Regionale Wahlen«Bin links, sollte aber SVP wählen»
Wer für die Regierungsratswahlen im Kanton St. Gallen die Wahlhilfe Smartvote ausfüllt, kommt immer auf dieselbe Wahlempfehlung, egal welch politischer Couleur er ist.

Fredy Fässler Sekunden nach der Wahl in den Regierungsrat im April 2012. Daneben SP-Regierungsrätin Heidi Hanselmann.
Keystone/Regina KuehneGrund dafür ist eine merkwürdige Auslegung des Kollegialitätsprinzips. Die beiden St. Galler SP-Regierungsräte Heidi Hanselmann und Fredy Fässler verzichteten darauf, den Fragebogen auszufüllen. Laut Erklärung auf der Smartevote-Website würde die «Beantwortung einiger Smartvote-Fragen zu einer Verletzung des Kollegialitätsprinzips führen».
Die Folge: Da sich neun Kandidierende für die sieben Sitze beworben haben, aber nur sieben den Fragebogen ausgefüllt haben, ergibt die Wahlempfehlung als Resultat immer dieselben sieben Männer an.
Verwirrte Wähler
Das ist auch Leser-Reporter Andreas aufgefallen: «Ich bin zwar links, aber bei der Smartvote-Wahlempfehlung wird mir empfohlen, ich solle SVP wählen.» Das habe ihn erst verwirrt, aber dann habe er die Erklärung der SP-Regierungsräte gelesen. Dass Politiker nicht öffentlich zu ihren Meinungen stehen, findet der 35-Jährige «ungewöhnlich». Er habe aber trotzdem die SP-Regierungsräte gewählt und nicht den SVP-Kandidaten. «Man wählt ja Köpfe, nicht gleich eine Kollegialbehörde mit kollektiver Meinung.» Dennoch hinterlasse das Verhalten der SP-Regierungsräte ein komisches Gefühl.
Auch bei der SP des Kantons St. Gallen hält sich die Begeisterung über das Nichtausfüllen des Fragebogens in engen Grenzen: «Das ist gewiss nicht in unserem Sinne», so Guido Berlinger-Bolt, politischer Sekretär der SP im Kanton St. Gallen. Aber das Kollegialitätsprinzip sei für die Mitglieder der St.Galler Regierung eben bindend.
Die Entscheidung hätten die beiden Regierungsräte der SP frei getroffen, lässt Staatssekretär Canisius Braun ausrichten. Es stehe kein Regierungsbeschluss dahinter.
Im Thurgau noch schlimmer
Auch im Kanton Thurgau finden am Wochenende Regierungsratswahlen statt. Und auch im Thurgau haben nicht alle Kandidaten den Fragebogen von Smartvote ausgefüllt.
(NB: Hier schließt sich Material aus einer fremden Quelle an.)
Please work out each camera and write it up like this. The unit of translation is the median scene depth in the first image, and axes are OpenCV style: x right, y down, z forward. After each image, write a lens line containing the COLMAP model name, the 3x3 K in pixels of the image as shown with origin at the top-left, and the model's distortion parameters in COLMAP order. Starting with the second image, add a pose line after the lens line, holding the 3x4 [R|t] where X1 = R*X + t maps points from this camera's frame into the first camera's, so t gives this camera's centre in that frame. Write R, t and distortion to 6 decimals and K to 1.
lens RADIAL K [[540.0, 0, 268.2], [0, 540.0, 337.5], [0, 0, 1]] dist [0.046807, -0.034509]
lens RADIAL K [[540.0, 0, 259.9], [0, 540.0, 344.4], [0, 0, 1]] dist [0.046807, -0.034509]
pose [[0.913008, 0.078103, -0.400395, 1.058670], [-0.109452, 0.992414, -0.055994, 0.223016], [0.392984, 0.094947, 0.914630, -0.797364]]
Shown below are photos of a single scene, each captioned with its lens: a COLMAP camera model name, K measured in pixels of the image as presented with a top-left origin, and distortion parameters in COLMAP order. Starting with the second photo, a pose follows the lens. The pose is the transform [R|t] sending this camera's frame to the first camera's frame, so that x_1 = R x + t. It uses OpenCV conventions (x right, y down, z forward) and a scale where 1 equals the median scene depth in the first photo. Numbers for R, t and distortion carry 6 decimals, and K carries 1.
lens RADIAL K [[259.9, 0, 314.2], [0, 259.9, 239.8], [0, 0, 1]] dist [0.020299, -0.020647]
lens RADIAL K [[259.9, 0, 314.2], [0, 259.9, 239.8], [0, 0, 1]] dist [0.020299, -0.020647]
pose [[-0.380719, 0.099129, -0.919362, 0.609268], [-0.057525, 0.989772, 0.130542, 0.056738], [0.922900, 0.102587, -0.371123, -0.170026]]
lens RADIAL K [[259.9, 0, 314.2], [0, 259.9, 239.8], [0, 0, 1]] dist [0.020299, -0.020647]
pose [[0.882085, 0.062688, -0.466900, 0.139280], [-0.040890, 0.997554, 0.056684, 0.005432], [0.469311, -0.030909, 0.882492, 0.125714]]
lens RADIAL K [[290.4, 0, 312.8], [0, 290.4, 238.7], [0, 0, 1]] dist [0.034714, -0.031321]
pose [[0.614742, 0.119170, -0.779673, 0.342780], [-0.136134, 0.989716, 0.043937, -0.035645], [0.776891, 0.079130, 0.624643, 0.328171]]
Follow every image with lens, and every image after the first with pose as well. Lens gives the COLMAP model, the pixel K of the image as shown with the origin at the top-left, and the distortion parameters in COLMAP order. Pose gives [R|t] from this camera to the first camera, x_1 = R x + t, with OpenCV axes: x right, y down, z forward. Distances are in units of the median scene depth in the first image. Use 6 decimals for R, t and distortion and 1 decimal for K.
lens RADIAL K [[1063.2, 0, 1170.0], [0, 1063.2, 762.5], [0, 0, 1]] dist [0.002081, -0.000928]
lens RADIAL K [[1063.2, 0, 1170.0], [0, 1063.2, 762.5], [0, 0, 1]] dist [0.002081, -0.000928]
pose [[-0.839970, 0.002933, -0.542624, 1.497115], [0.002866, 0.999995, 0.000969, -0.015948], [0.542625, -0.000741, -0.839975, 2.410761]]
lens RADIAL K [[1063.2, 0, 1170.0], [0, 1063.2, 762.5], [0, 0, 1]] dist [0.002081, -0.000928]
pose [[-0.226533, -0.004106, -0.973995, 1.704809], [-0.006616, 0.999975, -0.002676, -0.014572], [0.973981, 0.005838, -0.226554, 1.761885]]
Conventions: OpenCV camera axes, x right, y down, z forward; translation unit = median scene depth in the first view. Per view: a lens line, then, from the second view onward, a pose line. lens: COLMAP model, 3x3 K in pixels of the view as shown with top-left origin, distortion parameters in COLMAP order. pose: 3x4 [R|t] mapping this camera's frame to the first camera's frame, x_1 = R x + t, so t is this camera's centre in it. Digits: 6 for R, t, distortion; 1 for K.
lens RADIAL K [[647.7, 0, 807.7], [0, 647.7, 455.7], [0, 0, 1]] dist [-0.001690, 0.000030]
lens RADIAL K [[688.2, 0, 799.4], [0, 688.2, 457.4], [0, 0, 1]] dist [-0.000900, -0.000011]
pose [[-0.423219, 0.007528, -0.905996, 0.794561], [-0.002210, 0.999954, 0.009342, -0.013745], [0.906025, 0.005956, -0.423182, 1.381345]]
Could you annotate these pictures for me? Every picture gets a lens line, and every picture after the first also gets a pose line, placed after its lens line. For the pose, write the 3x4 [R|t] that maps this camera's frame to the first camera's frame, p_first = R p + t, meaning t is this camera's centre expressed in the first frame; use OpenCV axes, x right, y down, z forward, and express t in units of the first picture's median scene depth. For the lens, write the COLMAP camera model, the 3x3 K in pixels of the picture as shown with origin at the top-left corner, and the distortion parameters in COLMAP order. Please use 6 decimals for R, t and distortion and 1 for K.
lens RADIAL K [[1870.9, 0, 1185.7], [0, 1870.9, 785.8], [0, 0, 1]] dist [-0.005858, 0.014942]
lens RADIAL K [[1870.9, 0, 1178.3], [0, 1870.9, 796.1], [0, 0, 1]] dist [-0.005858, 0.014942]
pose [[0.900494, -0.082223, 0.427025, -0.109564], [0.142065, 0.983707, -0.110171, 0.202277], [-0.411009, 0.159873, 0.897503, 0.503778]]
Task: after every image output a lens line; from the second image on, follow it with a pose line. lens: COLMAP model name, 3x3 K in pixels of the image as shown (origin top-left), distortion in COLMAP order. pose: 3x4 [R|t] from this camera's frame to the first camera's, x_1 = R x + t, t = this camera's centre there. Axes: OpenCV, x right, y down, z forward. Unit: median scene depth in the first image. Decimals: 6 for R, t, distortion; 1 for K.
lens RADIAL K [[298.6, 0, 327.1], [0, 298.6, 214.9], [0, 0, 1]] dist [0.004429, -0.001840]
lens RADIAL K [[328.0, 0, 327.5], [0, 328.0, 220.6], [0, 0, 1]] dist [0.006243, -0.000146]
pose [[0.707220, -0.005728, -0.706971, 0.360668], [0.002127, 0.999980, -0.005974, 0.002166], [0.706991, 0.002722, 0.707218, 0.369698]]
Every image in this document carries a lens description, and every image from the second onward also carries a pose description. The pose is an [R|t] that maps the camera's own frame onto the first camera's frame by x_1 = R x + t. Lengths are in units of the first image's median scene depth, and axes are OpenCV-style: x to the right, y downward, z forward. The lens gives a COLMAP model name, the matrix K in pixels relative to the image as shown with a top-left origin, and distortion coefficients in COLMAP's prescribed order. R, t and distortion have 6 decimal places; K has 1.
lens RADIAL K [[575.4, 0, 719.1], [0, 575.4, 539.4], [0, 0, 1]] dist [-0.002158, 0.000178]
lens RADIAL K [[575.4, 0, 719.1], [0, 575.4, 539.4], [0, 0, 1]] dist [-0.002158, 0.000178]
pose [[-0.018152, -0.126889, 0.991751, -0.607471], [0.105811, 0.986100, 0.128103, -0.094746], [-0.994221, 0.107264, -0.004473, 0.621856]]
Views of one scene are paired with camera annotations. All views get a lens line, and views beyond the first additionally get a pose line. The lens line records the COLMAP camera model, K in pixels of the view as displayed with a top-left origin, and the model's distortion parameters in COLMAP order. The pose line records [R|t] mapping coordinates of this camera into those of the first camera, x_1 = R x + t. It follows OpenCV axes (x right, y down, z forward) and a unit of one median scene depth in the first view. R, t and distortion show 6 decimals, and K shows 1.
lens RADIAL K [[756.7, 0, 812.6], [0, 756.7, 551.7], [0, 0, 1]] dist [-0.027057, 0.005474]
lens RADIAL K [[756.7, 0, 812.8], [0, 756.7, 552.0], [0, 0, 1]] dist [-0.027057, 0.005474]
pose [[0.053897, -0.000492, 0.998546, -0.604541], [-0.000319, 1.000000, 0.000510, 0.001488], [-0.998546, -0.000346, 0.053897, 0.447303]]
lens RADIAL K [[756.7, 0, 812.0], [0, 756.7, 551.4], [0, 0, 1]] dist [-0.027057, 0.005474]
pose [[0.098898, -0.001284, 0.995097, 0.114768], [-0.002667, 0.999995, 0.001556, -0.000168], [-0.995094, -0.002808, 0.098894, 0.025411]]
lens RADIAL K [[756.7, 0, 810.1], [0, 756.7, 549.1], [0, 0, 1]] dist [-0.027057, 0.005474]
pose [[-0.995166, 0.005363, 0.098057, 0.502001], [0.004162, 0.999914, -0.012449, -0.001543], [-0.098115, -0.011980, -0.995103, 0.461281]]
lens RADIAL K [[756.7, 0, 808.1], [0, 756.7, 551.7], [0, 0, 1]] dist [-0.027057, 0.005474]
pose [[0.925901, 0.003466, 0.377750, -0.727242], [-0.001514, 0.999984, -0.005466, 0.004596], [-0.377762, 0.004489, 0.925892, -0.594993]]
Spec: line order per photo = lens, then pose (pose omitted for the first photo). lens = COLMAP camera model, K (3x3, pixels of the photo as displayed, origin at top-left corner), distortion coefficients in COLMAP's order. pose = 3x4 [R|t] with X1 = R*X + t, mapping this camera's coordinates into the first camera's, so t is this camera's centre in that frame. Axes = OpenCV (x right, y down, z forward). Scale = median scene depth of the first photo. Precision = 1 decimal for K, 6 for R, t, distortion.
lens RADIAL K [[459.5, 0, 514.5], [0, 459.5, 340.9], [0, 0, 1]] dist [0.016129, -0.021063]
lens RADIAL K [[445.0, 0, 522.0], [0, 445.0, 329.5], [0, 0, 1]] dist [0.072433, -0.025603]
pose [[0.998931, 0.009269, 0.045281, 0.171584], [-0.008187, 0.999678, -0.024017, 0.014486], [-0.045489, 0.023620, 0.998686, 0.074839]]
Alle bisherigen Regierungsräte haben darauf verzichtet: «Die amtierenden Regierungsratsmitglieder Carmen Haag (CVP), Monika Knill-Kradolfer (SVP), Cornelia Komposch (SP) und Jakob Stark (SVP) haben auf die Beantwortung des smartvote-Fragebogens verzichtet, da aus ihrer Sicht die Beantwortung einiger Smartvote-Fragen zu einer Verletzung des Kollegialitätsprinzips führen könnte. Die amtierenden Regierungsratsmitglieder erscheinen deshalb nicht in der Smartvote-Wahlempfehlung», lassen sie auf Smartvote.ch verlauten.
Absurde Entscheidung
«Dass Kandidierende für Regierungen den Fragebogen nicht ausfüllen, kommt eher selten vor», so Daniel Schwarz vom Verein Politools, welcher Smartvote betreibt. Er erinnert sich an zwei Fälle in den Kantonen Basel Stadt und Zug. Schwarz kann die Argumentation nicht nachvollziehen: «Die Wähler möchten doch wissen, wofür ein Kandidat steht und wofür er sich einsetzen wird.» Die mündigen Bürger würden schon verstehen, dass sich die Politiker nach einer Wahl in die Kollegialregierung einfügen müssen und sich nicht mehr zu allem frei äussern können. «Dass das Kollegialitätsprinzip aber selbst im Wahlkampf die Meinungsäusserung verhindert, ist absurd, aber letztlich die Entscheidung der Politiker.»
Dieses Wochenende wird im Kanton St. Gallen der Regierungs- sowie der Kantonsrat gewählt. Im Kanton Thurgau finden Regierungsratswahlen statt.